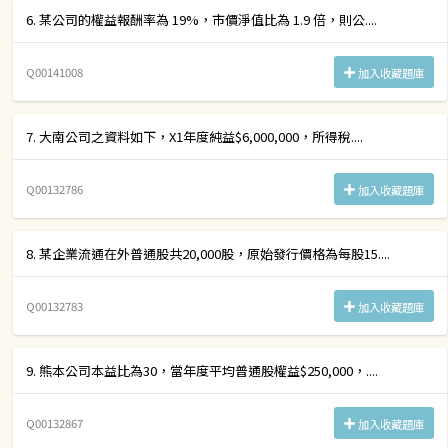
6. 某公司的權益報酬率為 19%，市價淨值比為 1.9 倍，則公....
Q00141008
加入收藏題庫
7. 大南公司之資料如下，X1年度純益$6,000,000，所得稅....
Q00132786
加入收藏題庫
8. 某企業流通在外普通股共20,000股，原始發行價格為每股15....
Q00132783
加入收藏題庫
9. 熊本公司本益比為30，當年度平均普通股權益$250,000，....
Q00132867
加入收藏題庫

▬▬▬

Task goal
The answer consists of the records repeated exactly, without any images.

Response box
6. 某公司的權益報酬率為 19%，市價淨值比為 1.9 倍，則公....
Q00141008
加入收藏題庫
7. 大南公司之資料如下，X1年度純益$6,000,000，所得稅....
Q00132786
加入收藏題庫
8. 某企業流通在外普通股共20,000股，原始發行價格為每股15....
Q00132783
加入收藏題庫
9. 熊本公司本益比為30，當年度平均普通股權益$250,000，....
Q00132867
加入收藏題庫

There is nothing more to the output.